Scaling

Zero-downtime deployments

8 min readUpdated April 2026

Every StackBlaze deployment uses a Kubernetes Rolling Update strategy with maxSurge: 1 and maxUnavailable: 0. This guarantees that your full replica count keeps serving traffic throughout a deployment, new pods must pass a readiness probe before old ones are terminated.

The critical ingredient is a working health check endpoint. Without it, Kubernetes can't tell when your new pod is ready, and deployments become risky. Adding GET /health takes two minutes and protects every future deploy.

Rolling update timeline

starts newHTTP probe200 OK
Old Pod

v1.2.3

serving traffic

New Pod

v1.2.4

starting up

Health Check

GET /health

200 OK ✓

Old Terminates

SIGTERM sent

graceful drain

Health check endpoint

Express.js (Node)

// Minimal health endpoint, add this to every service

app.get('/health', (req, res) => {

res.status(200).json({ status: 'ok', timestamp: Date.now() })

})

// For deeper checks: verify DB connection before returning 200

app.get('/health', async (req, res) => {

await db.query('SELECT 1') // throws if DB is down

res.json({ status: 'ok' })

})

Deploy log, rolling update

deploy #47, my-web-service

10:14:02 Build complete: sha256:a3f7b9… 492 MB

10:14:03 Rolling update started (maxSurge: 1, maxUnavailable: 0)

10:14:04 New pod my-web-service-v47-xk2pq scheduled on worker-03

10:14:09 Container image pulled

10:14:11 Container started, waiting for readiness probe...

10:14:14 GET /health → 200 OK (attempt 1/3)

10:14:17 GET /health → 200 OK (attempt 2/3)

10:14:20 GET /health → 200 OK (attempt 3/3)

10:14:20 Pod my-web-service-v47-xk2pq is Ready

10:14:20 Traffic shifting to new pod (old pod still running)

10:14:21 Sending SIGTERM to my-web-service-v46-8rw7t

10:14:51 Old pod drained (30s graceful shutdown window)

10:14:52 Deploy #47 complete, 0 dropped requests

Readiness vs liveness probes

Readiness probe

Controls whether a pod receives traffic. Failing readiness removes the pod from the load balancer but does not restart it. Used during deployments to gate traffic until the app is warmed up. Also used for database migrations or cache warming.

Liveness probe

Detects whether a pod is stuck or deadlocked. Failing liveness causes Kubernetes to restart the container. Use a separate, simpler endpoint for liveness, it should only fail if the process is genuinely broken, not just temporarily busy.

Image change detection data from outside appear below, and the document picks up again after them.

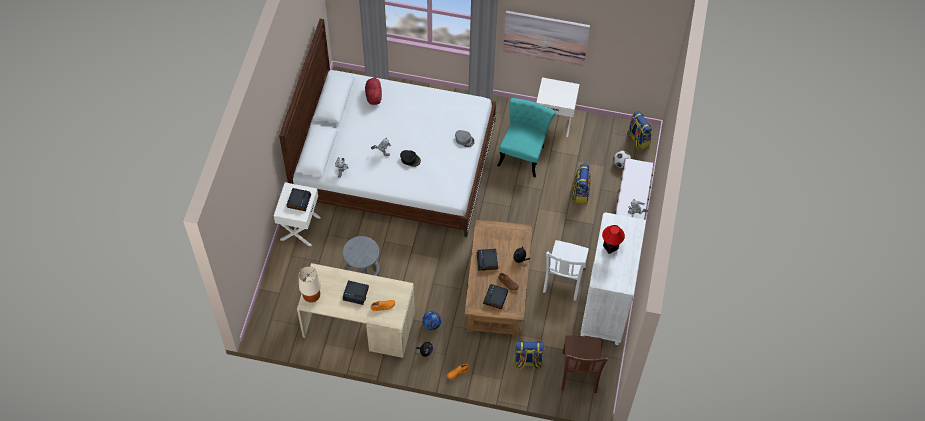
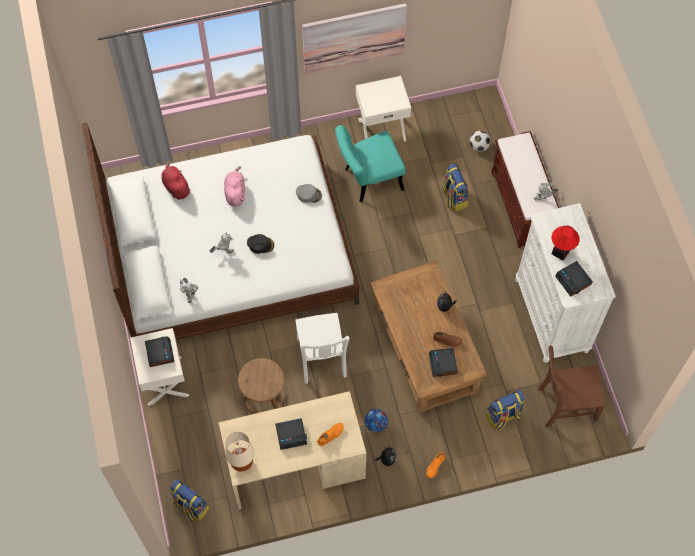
camera: 25 degrees left, 5 degrees up
(363, 270) = (264, 397): grey stool -> brown stool
(413, 116) = (235, 192): none -> pink plush toy
(487, 261) = (410, 325): alarm clock -> alarm clock (573, 280)
(523, 153) = (368, 179): turquoise chair -> turquoise chair turned 105 degrees counterclockwise
(563, 280) = (490, 306): white chair -> white chair (321, 359)
(579, 374) = (564, 404): brown chair -> brown chair turned 105 degrees clockwise
(637, 140) = (481, 112): backpack -> backpack (190, 506)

Automatic rollback on health check failure

If the new pod fails its readiness probe more than the configured failure threshold (default: 3 consecutive failures), StackBlaze halts the rolling update and marks the deploy as failed. The old pods remain running and continue serving traffic. No manual intervention required, your previous version stays live. You can review the failure reason in the deploy log and push a fix.

Under the hood

  • Rolling Update strategy: StackBlaze sets strategy: type: RollingUpdate with maxSurge: 1 and maxUnavailable: 0 on every Deployment. This means replica count temporarily exceeds the target by 1 during a rollout, but capacity never drops below 100%.
  • readinessProbe: Kubernetes polls your /health endpoint via an HTTP GET. The pod only joins the Service endpoint list (and thus receives load balancer traffic) once the probe succeeds for successThreshold consecutive checks.
  • Graceful termination: Kubernetes sends SIGTERM to the old pod and waits terminationGracePeriodSeconds (default: 30s) for it to finish in-flight requests. Listen for SIGTERM in your app to drain connections cleanly.
  • Deployment revision history: Kubernetes retains the previous 10 ReplicaSet revisions. StackBlaze exposes one-click rollback in the dashboard which triggers kubectl rollout undo behind the scenes, reverting to the last healthy image in seconds.

Step by step

01

Add a /health endpoint to your service

Create a GET /health route in your application that returns HTTP 200 with a JSON body like { "status": "ok" }. This is the readiness probe endpoint. StackBlaze will poll it during every deployment to determine when the new pod is ready to serve traffic.

02

Configure the health check path in the dashboard

In your service settings under "Health checks", set the path to /health. You can also configure the initial delay (how long to wait before the first probe), timeout (how long a single probe attempt can take), and the failure threshold (how many consecutive failures before a pod is considered unhealthy).

03

Push to deploy

Connect your GitHub repository and push to your deploy branch (main by default). StackBlaze builds the new image, then starts the rolling update. New pods are created one at a time. The old pods continue serving traffic until the new pods are confirmed healthy.

04

Watch the rolling update in the deploy log

The deploy log in the dashboard shows each step in real-time: new pod scheduled, container pulling, health check polling, readiness confirmed, traffic shifted, old pod draining. If the health check fails at any point, StackBlaze halts the rollout and leaves the old version running.